Puzzle time - subtracting around the corner

jon-nyc

Write down four integers between 0 and 100, in a horizontal line. Now perform the following operation: Compute the (absolute) difference between the first and second, and write it under the first; then write the difference between the second and third under the second; then the difference between the third and the fourth, under the third; finally, the difference between the fourth and the first, under the fourth. You now have a new line of four integers, still between 0 and 100.

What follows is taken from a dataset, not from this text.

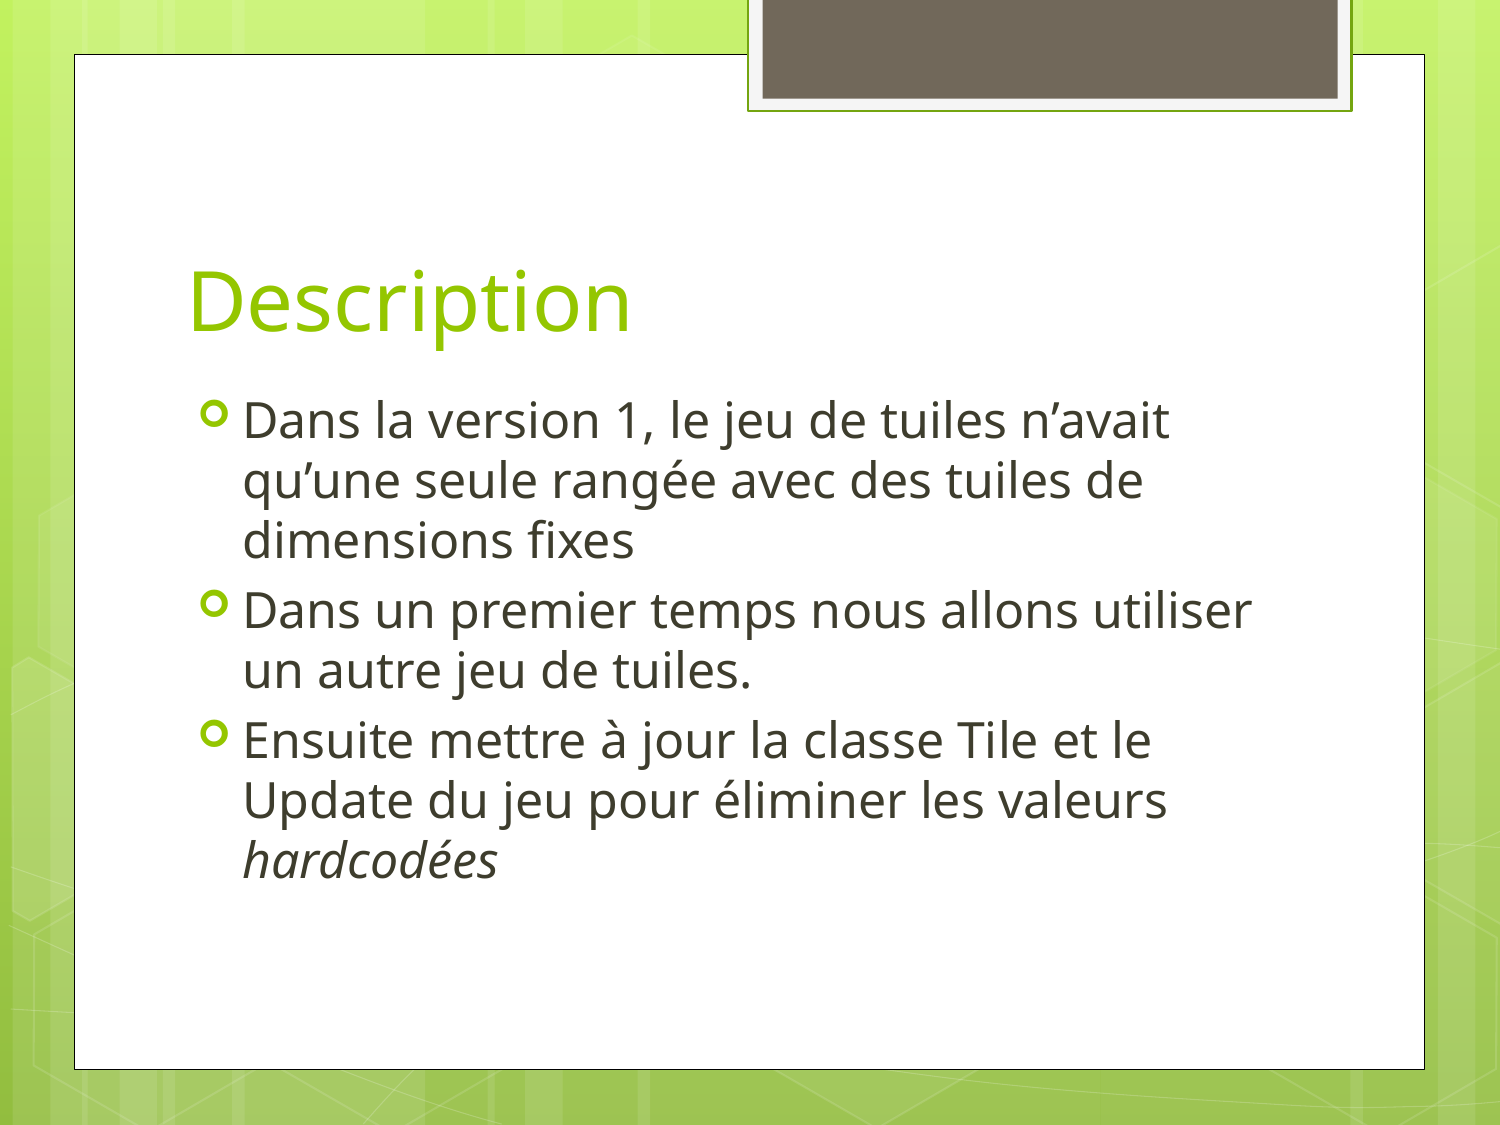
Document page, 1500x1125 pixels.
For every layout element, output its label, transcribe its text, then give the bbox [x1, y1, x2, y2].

title Description [171, 168, 1324, 357]
list Dans la version 1, le jeu de tuiles n’avait qu’une seule rangée avec des tuiles de dimensions fixes Dans un premier temps nous allons utiliser un autre jeu de tuiles. Ensuite mettre à jour la classe Tile et le Update du jeu pour éliminer les valeurs hardcodées [171, 381, 1283, 957]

Example: If you start with 41 22 6 93, your new line will be 19 16 87 52.

If you repeat this operation you will eventually reach 0 0 0 0. (Why? Note that with five numbers instead of four, this might never happen.) Your score is the number of operations it takes to reach this sorry state.

For the example above, you end up with

41 22 6 93
19 16 87 52
3 71 35 33
68 36 2 30
32 34 28 38
2 6 10 6
4 4 4 4
0 0 0 0

for a score of 7 (pretty crummy).

What's the highest score you can achieve?

Klaus

Hm, doesn't sound so terribly hard.

I can improve the lower bound to 13:

click to show

21 8 1 45
13 7 44 24
6 37 20 11
31 17 9 5
14 8 4 26
6 4 22 12
2 18 10 6
16 8 4 4
8 4 0 12
4 4 12 4
0 8 8 0
8 0 8 0
8 8 8 8
0 0 0 0

Klaus

As for why you eventually reach 0 0 0 0:

click to show

Consider this sequence:

All numbers are 0
All differences between subsequent numbers are 0.
All differences between subsequent differences are 0.
...

This describes the properties of a sequence, working backwards from 0 0 0 0. Eventually, it includes all 4-tuples with numbers between 0 and 100 (but it would not in the case of 5-tuples, e.g. 0 1 0 1 0 loops).

The non-circularity follows from the set inclusion property of the sets in the sequence. For instance:

• (0,0,0,0) is contained in all of these sets.
• (4,4,4,4) is contained in all but the first sets.
• (2,6,10,6) is contained in all but the first two sets.

And so forth.

This precludes a cycle.

jon-nyc

HINT: What's happening to parity as you perform your operations?

Klaus

Ah, I see.

click to show

If we perform the operation on parities, we can see that all numbers turn even after at most 4 steps.

If we consider symmetry/rotation, these two sequences cover all possible cases.

EOEE
OOEE
EOEO
OOOO
EEEE

EOOO
OEEO
OEOE
OOOO
EEEE

How to continue from here?

Well, once all numbers are even, we consider the parity of all numbers divided by two.

By the same argument, we'll only get numbers divisible by 4 after the next round. Then only numbers divisible by 8. Since all numbers are <=100, we must eventually end up with 0 0 0 0, since these are the only numbers that are divisible by any number.